Page images and the text extracted from them:
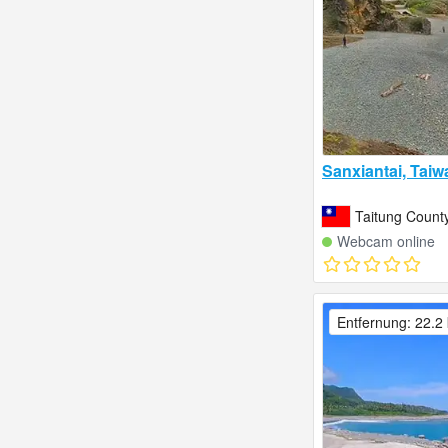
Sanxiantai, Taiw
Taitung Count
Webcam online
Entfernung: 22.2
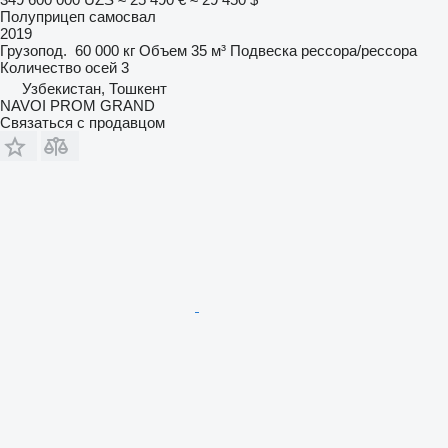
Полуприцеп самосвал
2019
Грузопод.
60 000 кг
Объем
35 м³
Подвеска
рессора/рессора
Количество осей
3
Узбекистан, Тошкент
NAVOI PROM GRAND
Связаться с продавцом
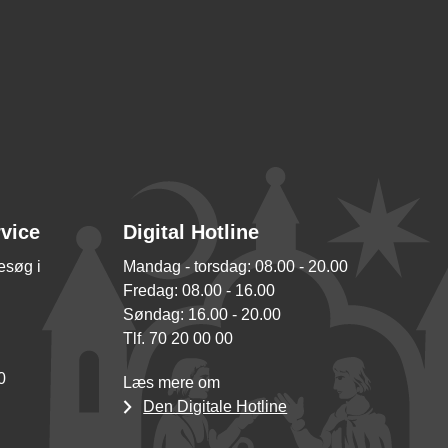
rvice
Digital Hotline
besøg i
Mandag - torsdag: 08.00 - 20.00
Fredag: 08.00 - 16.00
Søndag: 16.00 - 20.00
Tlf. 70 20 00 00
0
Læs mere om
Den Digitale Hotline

## WORK INSTRUCTION
Turn the text lines from all the records above into a Markdown table with a Row column for the row number and a Line column for the text. Leave out the pictures and any blank lines.

## ANSWER TO THE PROBLEM
| Row | Line |
|---|---|
| 1 | Sanxiantai, Taiw |
| 2 | Taitung Count |
| 3 | Webcam online |
| 4 | Entfernung: 22.2 |
| 5 | Полуприцеп самосвал |
| 6 | 2019 |
| 7 | Грузопод. |
| 8 | 60 000 кг |
| 9 | Объем |
| 10 | 35 м³ |
| 11 | Подвеска |
| 12 | рессора/рессора |
| 13 | Количество осей |
| 14 | 3 |
| 15 | Узбекистан, Тошкент |
| 16 | NAVOI PROM GRAND |
| 17 | Связаться с продавцом |
| 18 | rvice |
| 19 | Digital Hotline |
| 20 | besøg i |
| 21 | Mandag - torsdag: 08.00 - 20.00 |
| 22 | Fredag: 08.00 - 16.00 |
| 23 | Søndag: 16.00 - 20.00 |
| 24 | Tlf. 70 20 00 00 |
| 25 | 0 |
| 26 | Læs mere om |
| 27 | Den Digitale Hotline |